Well - I also wanted to tie the science / engineering issue to "event processing" - this area, as typically done in areas, while have some science origins, the first generation is the engineering era - different vendors came with implementations, that attempted to solve various problems, and the thinking is very much centric to the product one is trying to sell -- thus, if a customer's requirement is not easy to implement, the typical reaction is to do ad-hoc hacking around it, I know from personal experience, been there a couple of times, with different products. Engineering solutions are inductive, sometimes based on induction with N = 1, as a basis.
The engineering approach is typically the first wave -- I often like to use the analog of databaes in the 1960-ies.
However, maturing discipline, also needs science - which is looking beyond (maybe behind) the enginnering -- getting back to the fundementals and come with a model (like the relational model in databases -- but not really extension of the relational model, whose purpose is much different). Getting the science part will be a vital part of the discipline maturing - however, this is a longer term effort, the 2nd generation of event processing products will be more incremental on top of the first one - and still engineering oriented. More about the science of event processing - in later posts.

Monday, April 21, 2008

On Event Clouds

Marc Adler in a couple of his blog postings wondered about support of event clouds in the product he chose, and at the end has settled in the opinion of the vendor (Mark Tsimelzon from Coral8) who claims that "cloud" is an abstract term, and in reality we are facing multiple streams that may or may not be ordered. The response comes from Greg-the-architect who is in "everybody are confused" mode recently. Greg-the-architect claims that vendors have sinned in disinformation towards their customer to hide their inabilities to cope with hidden causal relations.

So - what can I contribute to that party ?

First - let's look again at the defintion of event cloud in the glossary:

Event cloud: a partially ordered set of events (poset), either bounded or unbounded, where the partial orderings are imposed by the causal, timing and other relationships between the events.

Clouds became a fashionable term, we hear a lot about cloud computing in the recent year, that we all feel like flying in various clouds.

Written exercise 1: Quote everything in the rows from the start down to the line containing "Transcribe the guitar", with both end lines included.
The text above has no connection to the rows that come after it.

Source rows:
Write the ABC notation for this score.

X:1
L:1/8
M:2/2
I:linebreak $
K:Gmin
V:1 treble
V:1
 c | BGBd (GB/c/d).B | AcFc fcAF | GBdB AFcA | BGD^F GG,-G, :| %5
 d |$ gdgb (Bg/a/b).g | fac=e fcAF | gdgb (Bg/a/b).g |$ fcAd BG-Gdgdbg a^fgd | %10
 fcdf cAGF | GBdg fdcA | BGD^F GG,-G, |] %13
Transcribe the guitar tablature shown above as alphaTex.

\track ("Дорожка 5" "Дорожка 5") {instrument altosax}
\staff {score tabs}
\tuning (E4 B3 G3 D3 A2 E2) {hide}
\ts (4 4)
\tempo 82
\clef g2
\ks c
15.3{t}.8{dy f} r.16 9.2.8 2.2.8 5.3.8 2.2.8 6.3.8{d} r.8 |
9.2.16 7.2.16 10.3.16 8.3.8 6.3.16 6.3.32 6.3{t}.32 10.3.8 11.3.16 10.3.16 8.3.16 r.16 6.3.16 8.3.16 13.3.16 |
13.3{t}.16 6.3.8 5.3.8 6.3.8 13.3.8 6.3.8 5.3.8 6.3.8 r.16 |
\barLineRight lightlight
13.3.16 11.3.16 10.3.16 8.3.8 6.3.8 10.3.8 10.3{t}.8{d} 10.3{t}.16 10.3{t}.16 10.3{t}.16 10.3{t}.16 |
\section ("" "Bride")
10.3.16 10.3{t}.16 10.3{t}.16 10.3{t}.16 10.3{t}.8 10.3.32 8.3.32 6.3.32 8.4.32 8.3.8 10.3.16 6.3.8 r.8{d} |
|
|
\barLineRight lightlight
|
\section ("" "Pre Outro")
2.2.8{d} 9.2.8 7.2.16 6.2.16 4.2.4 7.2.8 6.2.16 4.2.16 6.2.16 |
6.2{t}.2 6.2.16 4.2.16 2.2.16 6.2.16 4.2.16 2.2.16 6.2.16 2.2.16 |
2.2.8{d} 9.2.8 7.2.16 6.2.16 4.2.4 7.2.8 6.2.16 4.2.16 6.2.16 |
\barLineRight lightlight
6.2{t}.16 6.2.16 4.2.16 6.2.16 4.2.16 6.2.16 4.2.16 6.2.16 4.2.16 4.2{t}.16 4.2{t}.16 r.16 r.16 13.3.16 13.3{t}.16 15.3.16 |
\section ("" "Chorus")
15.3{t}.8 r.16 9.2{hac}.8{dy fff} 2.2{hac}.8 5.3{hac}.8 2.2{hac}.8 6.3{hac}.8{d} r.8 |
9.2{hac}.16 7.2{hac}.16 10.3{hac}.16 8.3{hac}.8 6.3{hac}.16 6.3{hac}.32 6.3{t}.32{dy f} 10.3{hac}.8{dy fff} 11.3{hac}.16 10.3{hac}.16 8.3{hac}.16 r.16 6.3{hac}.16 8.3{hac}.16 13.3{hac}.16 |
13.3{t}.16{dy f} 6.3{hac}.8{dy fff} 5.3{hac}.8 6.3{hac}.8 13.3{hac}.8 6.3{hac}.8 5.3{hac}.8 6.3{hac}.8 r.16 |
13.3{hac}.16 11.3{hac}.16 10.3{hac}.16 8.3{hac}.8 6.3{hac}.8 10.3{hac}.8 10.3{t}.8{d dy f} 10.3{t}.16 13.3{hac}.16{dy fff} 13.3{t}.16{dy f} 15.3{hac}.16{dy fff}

Written exercise 2:
Answer these questions from the event processing text.
(a) What does the writer use as an analog for the engineering approach being the first wave?
(b) Which vendor is Mark Tsimelzon from?
(c) According to the glossary definition, what kind of set of events is an event cloud?

Correct answer 1:
Write the ABC notation for this score.

X:1
L:1/8
M:2/2
I:linebreak $
K:Gmin
V:1 treble
V:1
 c | BGBd (GB/c/d).B | AcFc fcAF | GBdB AFcA | BGD^F GG,-G, :| %5
 d |$ gdgb (Bg/a/b).g | fac=e fcAF | gdgb (Bg/a/b).g |$ fcAd BG-Gdgdbg a^fgd | %10
 fcdf cAGF | GBdg fdcA | BGD^F GG,-G, |] %13
Transcribe the guitar tablature shown above as alphaTex.

Correct answer 2:
(a) Databases in the 1960s.
(b) Coral8.
(c) A partially ordered set of events (poset), either bounded or unbounded.